Görev A: Cemre sözcüğü üzerine olan metni baştan sona, tek bir harfini bile değiştirmeden yeniden yazın.

-- -- --

Cemre; zorlu geçen kışın son günlerini ve ilkbaharın başlangıcını müjdeleyen iklimsel bir değişime işaret etmektedir. Her toplumda farklı anlamlar, mitik aktarımlar, felsefi ve edebi tanımlamalarla zamanı geldiğinde, kendisinden söz ettirir. Bu günlerde söz ettirdiği gibi!

Yaygın kanıya göre “cemre” sözcüğünün Arapça'dan kaynaklandığı sanılmaktadır. Bu sözcük Arapça'da “cmr” kökünden gelen “camra (t)", “köz veya kor parçası, ateş, bir tür parlayan çakıl” sözcükleri ile eş anlamlı olduğu dile getirilmektedir. Fakat Arapça'da ve toplumsal yaşantıda “Cemre’nin, iklimsel değişimle alakalı geniş bir geleneği yoktur. Belki bu da, coğrafyasından kaynaklıdır!

Buna karşın; kaynakların verdiği bilgiye göre; hacıların, kurban bayramı günlerinde Mina’da şeytan taşlamada attıkları küçük taşların her birini ve bu taşların atıldığı üç ayrı yeri ifade eder cmr < Camrat. Yani bununla atılan taşların “ateşten kor parçası” olduğu anlatılmaktadır. Çok ilginç! Zira burada iklimsel bir değişimden söz edilemez!

-- -- --

Görev B: Listede "catalogue / barcode: US 3136571" ifadesinin geçtiği satırdan başlayın ve "collector number: 674" ifadesinin geçtiği satırda durun. Bu satırları yeniden yazarken "locality" yerine "site" koyun, geri kalan her şeyi aynen bırakın.

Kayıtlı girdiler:
-- -- --

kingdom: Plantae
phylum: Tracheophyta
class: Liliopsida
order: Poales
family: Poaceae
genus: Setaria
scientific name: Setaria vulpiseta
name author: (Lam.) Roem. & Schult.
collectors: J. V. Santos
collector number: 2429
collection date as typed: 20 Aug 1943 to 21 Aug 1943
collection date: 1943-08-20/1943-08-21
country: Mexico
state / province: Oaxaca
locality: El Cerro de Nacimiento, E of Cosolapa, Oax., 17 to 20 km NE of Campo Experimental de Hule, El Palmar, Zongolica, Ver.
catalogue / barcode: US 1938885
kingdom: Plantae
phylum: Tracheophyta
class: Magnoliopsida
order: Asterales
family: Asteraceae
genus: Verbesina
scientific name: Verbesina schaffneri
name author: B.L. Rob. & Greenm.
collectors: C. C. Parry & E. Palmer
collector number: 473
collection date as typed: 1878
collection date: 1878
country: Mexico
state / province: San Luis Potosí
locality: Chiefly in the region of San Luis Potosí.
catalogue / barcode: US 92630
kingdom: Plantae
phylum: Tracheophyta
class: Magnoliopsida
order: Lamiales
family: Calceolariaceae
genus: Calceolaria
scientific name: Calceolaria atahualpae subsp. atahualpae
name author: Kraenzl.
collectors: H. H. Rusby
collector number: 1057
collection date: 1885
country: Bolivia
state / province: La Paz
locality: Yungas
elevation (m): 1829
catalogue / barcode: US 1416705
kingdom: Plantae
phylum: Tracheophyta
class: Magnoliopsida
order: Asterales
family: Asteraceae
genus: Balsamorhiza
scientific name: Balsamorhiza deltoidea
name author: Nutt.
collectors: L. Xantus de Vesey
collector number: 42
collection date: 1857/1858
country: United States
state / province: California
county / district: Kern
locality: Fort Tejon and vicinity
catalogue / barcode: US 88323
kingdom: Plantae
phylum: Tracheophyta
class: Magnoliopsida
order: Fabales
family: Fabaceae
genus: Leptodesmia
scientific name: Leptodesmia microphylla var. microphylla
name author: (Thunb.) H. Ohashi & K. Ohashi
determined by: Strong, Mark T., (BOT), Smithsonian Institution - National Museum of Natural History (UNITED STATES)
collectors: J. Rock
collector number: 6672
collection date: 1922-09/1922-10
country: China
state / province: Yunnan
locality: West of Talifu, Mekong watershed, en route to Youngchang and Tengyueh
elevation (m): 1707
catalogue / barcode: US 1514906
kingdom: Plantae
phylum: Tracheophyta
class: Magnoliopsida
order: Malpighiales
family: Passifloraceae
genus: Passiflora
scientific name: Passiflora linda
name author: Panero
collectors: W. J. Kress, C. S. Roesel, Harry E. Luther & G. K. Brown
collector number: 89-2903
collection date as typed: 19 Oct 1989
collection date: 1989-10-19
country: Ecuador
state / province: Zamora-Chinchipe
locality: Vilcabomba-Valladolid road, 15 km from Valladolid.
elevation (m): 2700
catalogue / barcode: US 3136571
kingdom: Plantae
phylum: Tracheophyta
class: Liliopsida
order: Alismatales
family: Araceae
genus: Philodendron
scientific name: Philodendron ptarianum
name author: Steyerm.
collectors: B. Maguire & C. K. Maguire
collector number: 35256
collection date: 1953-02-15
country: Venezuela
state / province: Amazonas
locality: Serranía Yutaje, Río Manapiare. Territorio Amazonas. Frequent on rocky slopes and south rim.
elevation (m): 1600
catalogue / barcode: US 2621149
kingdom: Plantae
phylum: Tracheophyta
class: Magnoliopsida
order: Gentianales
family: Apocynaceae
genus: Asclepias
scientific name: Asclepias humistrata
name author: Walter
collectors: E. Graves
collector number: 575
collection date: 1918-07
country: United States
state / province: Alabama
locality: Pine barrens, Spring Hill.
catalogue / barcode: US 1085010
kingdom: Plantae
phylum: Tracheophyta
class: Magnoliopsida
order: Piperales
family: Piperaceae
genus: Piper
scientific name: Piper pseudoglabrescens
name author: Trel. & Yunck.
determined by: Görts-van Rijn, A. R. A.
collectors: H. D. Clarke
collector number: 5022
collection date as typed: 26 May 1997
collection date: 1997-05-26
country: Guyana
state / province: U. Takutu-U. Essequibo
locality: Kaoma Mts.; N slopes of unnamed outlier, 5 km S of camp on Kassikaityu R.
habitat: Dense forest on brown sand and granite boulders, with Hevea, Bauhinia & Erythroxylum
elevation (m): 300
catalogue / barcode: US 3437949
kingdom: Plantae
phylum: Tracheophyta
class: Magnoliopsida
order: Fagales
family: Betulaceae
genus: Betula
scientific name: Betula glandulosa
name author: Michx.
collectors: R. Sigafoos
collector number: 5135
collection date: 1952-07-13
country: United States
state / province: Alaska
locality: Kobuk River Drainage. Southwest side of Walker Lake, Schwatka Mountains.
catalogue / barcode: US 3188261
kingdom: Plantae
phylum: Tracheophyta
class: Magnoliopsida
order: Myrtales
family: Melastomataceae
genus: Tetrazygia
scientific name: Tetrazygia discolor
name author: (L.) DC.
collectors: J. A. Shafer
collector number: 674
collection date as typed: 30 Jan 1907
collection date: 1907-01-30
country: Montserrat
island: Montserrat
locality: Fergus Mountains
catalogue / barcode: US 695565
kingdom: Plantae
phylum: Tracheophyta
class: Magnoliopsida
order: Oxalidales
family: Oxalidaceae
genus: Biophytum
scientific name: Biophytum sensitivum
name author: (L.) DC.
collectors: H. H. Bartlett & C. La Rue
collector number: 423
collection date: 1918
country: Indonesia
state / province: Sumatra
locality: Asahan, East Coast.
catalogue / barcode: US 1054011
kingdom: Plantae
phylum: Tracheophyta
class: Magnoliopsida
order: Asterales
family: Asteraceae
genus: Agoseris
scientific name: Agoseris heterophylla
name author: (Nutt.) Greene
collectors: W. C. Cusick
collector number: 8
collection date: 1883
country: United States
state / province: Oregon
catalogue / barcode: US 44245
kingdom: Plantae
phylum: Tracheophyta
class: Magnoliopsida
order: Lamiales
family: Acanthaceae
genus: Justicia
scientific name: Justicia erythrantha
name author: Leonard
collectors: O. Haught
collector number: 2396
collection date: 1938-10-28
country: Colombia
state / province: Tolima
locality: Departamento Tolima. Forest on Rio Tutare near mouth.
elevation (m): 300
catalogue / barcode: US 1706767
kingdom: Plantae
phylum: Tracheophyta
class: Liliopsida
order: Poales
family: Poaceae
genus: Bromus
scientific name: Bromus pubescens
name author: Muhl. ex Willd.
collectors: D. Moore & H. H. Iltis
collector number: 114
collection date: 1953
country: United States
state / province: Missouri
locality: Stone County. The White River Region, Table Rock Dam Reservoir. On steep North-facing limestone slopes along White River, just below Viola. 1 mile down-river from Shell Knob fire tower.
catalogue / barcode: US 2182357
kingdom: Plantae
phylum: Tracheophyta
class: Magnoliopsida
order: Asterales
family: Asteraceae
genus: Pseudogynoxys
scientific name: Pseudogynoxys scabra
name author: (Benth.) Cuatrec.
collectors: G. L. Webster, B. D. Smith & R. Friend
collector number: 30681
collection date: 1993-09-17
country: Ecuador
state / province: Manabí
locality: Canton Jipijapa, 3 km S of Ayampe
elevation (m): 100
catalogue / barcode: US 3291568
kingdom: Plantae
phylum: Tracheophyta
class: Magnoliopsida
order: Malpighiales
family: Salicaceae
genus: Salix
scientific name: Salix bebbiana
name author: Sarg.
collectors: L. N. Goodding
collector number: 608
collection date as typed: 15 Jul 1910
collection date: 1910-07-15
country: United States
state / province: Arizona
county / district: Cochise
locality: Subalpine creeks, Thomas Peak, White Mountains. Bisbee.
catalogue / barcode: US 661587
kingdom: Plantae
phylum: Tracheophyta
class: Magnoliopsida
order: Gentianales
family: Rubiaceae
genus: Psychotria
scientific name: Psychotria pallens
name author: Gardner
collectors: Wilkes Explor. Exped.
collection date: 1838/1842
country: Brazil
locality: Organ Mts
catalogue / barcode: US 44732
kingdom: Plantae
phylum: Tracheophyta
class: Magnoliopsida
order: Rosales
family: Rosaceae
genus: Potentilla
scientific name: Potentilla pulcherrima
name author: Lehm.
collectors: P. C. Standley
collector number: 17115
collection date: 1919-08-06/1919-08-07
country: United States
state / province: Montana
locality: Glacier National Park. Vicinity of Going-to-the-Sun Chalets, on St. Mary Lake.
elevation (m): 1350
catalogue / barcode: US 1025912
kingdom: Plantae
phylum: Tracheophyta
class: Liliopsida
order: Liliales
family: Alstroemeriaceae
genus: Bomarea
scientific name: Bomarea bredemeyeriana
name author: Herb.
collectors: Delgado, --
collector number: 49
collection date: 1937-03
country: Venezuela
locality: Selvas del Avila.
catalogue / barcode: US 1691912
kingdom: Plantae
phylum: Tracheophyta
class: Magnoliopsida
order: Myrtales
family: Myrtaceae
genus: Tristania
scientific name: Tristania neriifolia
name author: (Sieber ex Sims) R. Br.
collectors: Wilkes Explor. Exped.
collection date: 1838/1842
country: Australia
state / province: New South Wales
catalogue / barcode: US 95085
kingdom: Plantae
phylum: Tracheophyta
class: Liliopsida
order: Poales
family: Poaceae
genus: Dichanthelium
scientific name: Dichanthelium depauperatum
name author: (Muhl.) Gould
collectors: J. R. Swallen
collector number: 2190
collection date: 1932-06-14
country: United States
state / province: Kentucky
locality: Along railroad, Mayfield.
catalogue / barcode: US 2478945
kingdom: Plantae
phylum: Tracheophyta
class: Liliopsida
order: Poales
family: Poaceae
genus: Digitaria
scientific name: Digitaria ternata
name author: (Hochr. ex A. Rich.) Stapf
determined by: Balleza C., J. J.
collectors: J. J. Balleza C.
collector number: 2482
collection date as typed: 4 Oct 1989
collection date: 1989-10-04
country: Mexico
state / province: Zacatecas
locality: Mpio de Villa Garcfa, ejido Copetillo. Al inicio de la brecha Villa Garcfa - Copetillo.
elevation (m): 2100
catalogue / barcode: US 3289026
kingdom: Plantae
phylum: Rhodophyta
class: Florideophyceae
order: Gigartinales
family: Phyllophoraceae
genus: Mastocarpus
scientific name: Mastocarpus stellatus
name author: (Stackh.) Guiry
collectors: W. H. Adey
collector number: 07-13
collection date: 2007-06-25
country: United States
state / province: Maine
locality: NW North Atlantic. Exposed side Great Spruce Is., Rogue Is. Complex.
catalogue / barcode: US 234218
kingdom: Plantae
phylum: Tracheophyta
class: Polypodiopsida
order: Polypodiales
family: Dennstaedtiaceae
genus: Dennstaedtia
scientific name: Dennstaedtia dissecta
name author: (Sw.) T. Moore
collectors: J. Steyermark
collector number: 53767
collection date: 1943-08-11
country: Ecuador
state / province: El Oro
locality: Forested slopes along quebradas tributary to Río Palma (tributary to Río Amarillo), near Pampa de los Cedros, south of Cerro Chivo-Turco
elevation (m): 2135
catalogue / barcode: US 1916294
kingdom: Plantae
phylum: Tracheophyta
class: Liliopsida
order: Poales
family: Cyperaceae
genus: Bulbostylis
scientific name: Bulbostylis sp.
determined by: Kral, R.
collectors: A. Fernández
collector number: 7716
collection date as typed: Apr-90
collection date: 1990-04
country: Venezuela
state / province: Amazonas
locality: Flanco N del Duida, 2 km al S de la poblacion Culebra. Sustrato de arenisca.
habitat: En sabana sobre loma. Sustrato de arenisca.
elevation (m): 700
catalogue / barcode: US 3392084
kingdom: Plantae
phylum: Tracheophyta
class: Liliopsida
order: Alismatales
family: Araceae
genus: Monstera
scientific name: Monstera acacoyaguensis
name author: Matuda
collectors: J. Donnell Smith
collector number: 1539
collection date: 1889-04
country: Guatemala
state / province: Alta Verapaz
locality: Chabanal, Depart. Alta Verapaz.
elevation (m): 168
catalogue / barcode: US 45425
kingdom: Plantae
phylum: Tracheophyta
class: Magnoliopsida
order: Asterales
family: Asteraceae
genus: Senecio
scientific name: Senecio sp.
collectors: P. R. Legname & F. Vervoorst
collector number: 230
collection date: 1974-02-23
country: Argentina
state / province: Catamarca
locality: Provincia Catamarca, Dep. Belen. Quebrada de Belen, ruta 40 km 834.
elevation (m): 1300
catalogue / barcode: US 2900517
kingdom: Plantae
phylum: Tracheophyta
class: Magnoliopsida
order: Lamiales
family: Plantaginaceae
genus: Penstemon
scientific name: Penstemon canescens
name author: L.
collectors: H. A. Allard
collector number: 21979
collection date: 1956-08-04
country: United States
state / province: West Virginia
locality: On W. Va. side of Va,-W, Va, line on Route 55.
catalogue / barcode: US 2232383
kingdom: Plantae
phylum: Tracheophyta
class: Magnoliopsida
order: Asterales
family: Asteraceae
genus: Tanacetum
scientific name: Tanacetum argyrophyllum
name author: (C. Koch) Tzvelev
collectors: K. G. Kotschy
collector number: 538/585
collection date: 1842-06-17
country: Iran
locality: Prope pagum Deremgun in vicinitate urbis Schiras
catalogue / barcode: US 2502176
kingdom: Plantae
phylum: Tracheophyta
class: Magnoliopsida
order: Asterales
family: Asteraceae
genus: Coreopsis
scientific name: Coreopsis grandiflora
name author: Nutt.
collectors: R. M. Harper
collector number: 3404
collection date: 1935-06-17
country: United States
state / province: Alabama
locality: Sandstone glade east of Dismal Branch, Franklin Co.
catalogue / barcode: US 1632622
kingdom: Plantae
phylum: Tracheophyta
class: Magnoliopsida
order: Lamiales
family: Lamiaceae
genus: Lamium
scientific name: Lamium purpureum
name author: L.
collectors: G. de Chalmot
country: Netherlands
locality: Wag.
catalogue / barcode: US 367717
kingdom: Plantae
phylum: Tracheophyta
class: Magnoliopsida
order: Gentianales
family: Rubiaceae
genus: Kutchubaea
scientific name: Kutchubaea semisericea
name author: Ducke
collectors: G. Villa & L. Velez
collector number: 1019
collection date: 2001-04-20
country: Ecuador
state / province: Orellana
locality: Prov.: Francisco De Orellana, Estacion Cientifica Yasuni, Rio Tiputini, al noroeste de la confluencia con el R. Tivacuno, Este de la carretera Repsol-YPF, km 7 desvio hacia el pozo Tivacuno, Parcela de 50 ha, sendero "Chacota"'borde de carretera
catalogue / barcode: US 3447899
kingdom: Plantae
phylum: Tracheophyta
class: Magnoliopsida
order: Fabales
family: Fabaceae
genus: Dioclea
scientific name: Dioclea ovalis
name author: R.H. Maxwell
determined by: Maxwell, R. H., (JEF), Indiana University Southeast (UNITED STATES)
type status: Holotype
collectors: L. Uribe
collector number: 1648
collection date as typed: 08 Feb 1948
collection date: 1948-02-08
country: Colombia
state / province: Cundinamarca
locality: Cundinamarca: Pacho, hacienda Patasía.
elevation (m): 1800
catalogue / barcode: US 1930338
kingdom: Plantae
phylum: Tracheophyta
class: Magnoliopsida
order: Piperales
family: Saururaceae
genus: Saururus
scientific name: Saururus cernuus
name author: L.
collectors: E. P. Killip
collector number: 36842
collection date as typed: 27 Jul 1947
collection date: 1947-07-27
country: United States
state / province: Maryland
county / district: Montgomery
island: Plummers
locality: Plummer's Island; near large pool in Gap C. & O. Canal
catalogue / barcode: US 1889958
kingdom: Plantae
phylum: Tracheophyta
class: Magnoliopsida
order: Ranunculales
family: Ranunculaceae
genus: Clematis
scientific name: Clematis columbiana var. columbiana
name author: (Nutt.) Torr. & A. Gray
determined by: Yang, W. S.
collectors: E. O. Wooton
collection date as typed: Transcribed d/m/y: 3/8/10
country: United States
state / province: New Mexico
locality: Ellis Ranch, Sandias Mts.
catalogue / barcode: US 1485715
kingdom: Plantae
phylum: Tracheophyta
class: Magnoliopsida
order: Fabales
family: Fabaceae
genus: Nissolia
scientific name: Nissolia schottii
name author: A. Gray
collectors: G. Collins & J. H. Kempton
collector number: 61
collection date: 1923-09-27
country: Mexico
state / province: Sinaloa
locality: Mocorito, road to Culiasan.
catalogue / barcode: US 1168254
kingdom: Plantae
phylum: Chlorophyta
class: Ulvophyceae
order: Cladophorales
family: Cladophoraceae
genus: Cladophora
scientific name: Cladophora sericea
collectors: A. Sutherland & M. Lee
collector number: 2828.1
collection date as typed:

-- -- --

Çözüm A:
Cemre; zorlu geçen kışın son günlerini ve ilkbaharın başlangıcını müjdeleyen iklimsel bir değişime işaret etmektedir. Her toplumda farklı anlamlar, mitik aktarımlar, felsefi ve edebi tanımlamalarla zamanı geldiğinde, kendisinden söz ettirir. Bu günlerde söz ettirdiği gibi!

Yaygın kanıya göre “cemre” sözcüğünün Arapça'dan kaynaklandığı sanılmaktadır. Bu sözcük Arapça'da “cmr” kökünden gelen “camra (t)", “köz veya kor parçası, ateş, bir tür parlayan çakıl” sözcükleri ile eş anlamlı olduğu dile getirilmektedir. Fakat Arapça'da ve toplumsal yaşantıda “Cemre’nin, iklimsel değişimle alakalı geniş bir geleneği yoktur. Belki bu da, coğrafyasından kaynaklıdır!

Buna karşın; kaynakların verdiği bilgiye göre; hacıların, kurban bayramı günlerinde Mina’da şeytan taşlamada attıkları küçük taşların her birini ve bu taşların atıldığı üç ayrı yeri ifade eder cmr < Camrat. Yani bununla atılan taşların “ateşten kor parçası” olduğu anlatılmaktadır. Çok ilginç! Zira burada iklimsel bir değişimden söz edilemez!

Çözüm B:
catalogue / barcode: US 3136571
kingdom: Plantae
phylum: Tracheophyta
class: Liliopsida
order: Alismatales
family: Araceae
genus: Philodendron
scientific name: Philodendron ptarianum
name author: Steyerm.
collectors: B. Maguire & C. K. Maguire
collector number: 35256
collection date: 1953-02-15
country: Venezuela
state / province: Amazonas
site: Serranía Yutaje, Río Manapiare. Territorio Amazonas. Frequent on rocky slopes and south rim.
elevation (m): 1600
catalogue / barcode: US 2621149
kingdom: Plantae
phylum: Tracheophyta
class: Magnoliopsida
order: Gentianales
family: Apocynaceae
genus: Asclepias
scientific name: Asclepias humistrata
name author: Walter
collectors: E. Graves
collector number: 575
collection date: 1918-07
country: United States
state / province: Alabama
site: Pine barrens, Spring Hill.
catalogue / barcode: US 1085010
kingdom: Plantae
phylum: Tracheophyta
class: Magnoliopsida
order: Piperales
family: Piperaceae
genus: Piper
scientific name: Piper pseudoglabrescens
name author: Trel. & Yunck.
determined by: Görts-van Rijn, A. R. A.
collectors: H. D. Clarke
collector number: 5022
collection date as typed: 26 May 1997
collection date: 1997-05-26
country: Guyana
state / province: U. Takutu-U. Essequibo
site: Kaoma Mts.; N slopes of unnamed outlier, 5 km S of camp on Kassikaityu R.
habitat: Dense forest on brown sand and granite boulders, with Hevea, Bauhinia & Erythroxylum
elevation (m): 300
catalogue / barcode: US 3437949
kingdom: Plantae
phylum: Tracheophyta
class: Magnoliopsida
order: Fagales
family: Betulaceae
genus: Betula
scientific name: Betula glandulosa
name author: Michx.
collectors: R. Sigafoos
collector number: 5135
collection date: 1952-07-13
country: United States
state / province: Alaska
site: Kobuk River Drainage. Southwest side of Walker Lake, Schwatka Mountains.
catalogue / barcode: US 3188261
kingdom: Plantae
phylum: Tracheophyta
class: Magnoliopsida
order: Myrtales
family: Melastomataceae
genus: Tetrazygia
scientific name: Tetrazygia discolor
name author: (L.) DC.
collectors: J. A. Shafer
collector number: 674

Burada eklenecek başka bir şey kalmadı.